**Short-answer chart tasks**:
= = = = =

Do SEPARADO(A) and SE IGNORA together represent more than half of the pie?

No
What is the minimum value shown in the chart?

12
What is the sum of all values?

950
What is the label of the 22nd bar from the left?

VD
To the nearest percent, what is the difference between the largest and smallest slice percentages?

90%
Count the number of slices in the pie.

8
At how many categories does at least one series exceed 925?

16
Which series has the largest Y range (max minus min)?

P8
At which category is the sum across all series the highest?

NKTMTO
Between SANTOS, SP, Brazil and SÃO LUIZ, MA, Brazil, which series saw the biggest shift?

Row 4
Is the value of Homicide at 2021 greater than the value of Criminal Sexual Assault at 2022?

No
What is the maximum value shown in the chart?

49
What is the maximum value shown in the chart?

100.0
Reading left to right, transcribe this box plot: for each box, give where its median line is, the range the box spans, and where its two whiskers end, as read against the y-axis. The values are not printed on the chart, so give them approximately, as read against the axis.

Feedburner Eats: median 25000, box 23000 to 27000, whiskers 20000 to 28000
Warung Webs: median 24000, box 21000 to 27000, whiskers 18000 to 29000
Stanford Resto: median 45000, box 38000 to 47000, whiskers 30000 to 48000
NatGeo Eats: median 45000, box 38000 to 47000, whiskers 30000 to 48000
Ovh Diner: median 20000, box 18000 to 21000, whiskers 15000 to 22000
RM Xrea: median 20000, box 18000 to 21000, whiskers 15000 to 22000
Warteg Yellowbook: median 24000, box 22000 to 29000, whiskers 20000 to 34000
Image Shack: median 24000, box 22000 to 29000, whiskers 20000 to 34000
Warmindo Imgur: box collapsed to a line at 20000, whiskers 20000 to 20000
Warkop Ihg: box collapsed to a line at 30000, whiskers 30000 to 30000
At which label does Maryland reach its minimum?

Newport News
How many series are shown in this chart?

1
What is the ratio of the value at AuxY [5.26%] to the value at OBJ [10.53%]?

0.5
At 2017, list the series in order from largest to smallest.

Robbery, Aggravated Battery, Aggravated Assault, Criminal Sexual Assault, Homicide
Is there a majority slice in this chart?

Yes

= = = = =

**PROBLEM**:
Give only the number of lines in the material that contain the string "left". Case counts.

**ANSWER SPACE**:
2